**** VORLIEGENDER TEXT

Nach den aufwühlenden Vorfällen in ihrem Reitwettkampf bei Olympia sind Fünfkämpferin Annika Schleu und ihre Familie Opfer übler Beleidigungen und Drohungen im Netz geworden - und sich deswegen fürs Erste aus dem Netz zurückgezogen.
Übler Hass: Schleu auch privat belästigt
Schleu hat ihren Auftritt bei Instagram für die Öffentlichkeit gesperrt. “Ich habe kurz danach schon schlimme Kommentare bekommen”, sagte die 31-Jährige der Nachrichtenagentur dpa: “Der Account ist nicht gelöscht, aber ich habe ihn zu meinem eigenen Schutz jetzt erst einmal deaktiviert.” Auch ihr Freund und ihre Mutter hätten mit ihre Accounts dasselbe getan.
Ganz abschirmen kann Schleu sich nach eigenen Angaben dennoch nicht. Es gebe “immer Leute, die Handynummern bekommen, die E-Mail-Adressen bekommen. Ganz kann man sich davor nicht schützen.”
Annika Schleu: “Ich wusste, dass Bilder um die Welt gehen werden”
Es seien “teilweise Worte gewählt worden, wo Leute sich angeblich für das Tierwohl und für Lebewesen einsetzen, aber dann in einer Art und Weise mit mir oder auch meinen Angehörigen sprechen, wo ich sage, das ist nicht okay, das geht viel zu weit”, sagte die Berlinerin.
“Ich wusste, dass Bilder um die Welt gehen werden, die nicht schön sein werden, aber ich hatte nicht mit so einer Art von Shitstorm oder mit so viel negativem Hass gerechnet”, sagte Schleu. Es treffe sie, “wenn gesagt wird, dass ich unmenschlich bin, wenn Vorwürfe der Tierquälerei geäußert werden. Ich bin nach bestem Gewissen mit dem Pferd umgegangen.”

********
**** VERFÜGBARE DATEN

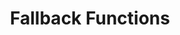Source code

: ---
title: Fallback Functions
description: Mark a function as the default function to be called.
---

********

**AUFGABENSTELLUNG:** Führe den Artikel über die Anfeindungen gegen die Fünfkämpferin Annika Schleu im Netz im Anschluss an seinen letzten Satz fort.

**ERGEBNIS:**
Verband verteidigt Schleu und fordert Regeländerungen
In der Fünfkampf-Entscheidung in Tokio war Schleu als Führende in die dritte Teildisziplin Reiten gestartet. Auf dem ihr zugelosten Saint Boy hatte zuvor schon eine Reiterin mit drei Verweigerungen große Probleme gehabt. Noch bevor Sportsoldatin Schleu in den Parcours reiten konnte, blockte das Tier ab. Unter Tränen versuchte Schleu das offensichtlich heftig verschreckte Pferd mit Gerte und Sporen unter Kontrolle zu bringen.
Der Deutsche Verband der Modernen Fünfkämpfer nimmt Schleu in Schutz. Man wehre sich “entschieden dagegen, dass eine Sportlerin persönlich beschimpft und beleidigt wird”. Der DVMF wünscht sich “eine konstruktiv-sachliche Debatte rund um den Modernen Fünfkampf” - und sieht “dringenden Handlungsbedarf” für eine Anpassung des Reglements der umstrittenen Teildisziplin Springreiten. Ähnlich äußerte sich DOSB-Präsident Alfons Hörmann.
Der DVMF beschrieb die Situation “als unglücklichen Konstellation” mit einem traumatisierten Pferd, das “aufgrund des Reglements des Weltverbandes nicht ausgetauscht werden durfte”. Entsprechende Änderungen des Reglements wurden nach Angaben des nationalen Verbandes bereits erarbeitet und dem Weltverband vorgeschlagen. Der DVMF kündigte an, die Geschehnisse aufzuarbeiten.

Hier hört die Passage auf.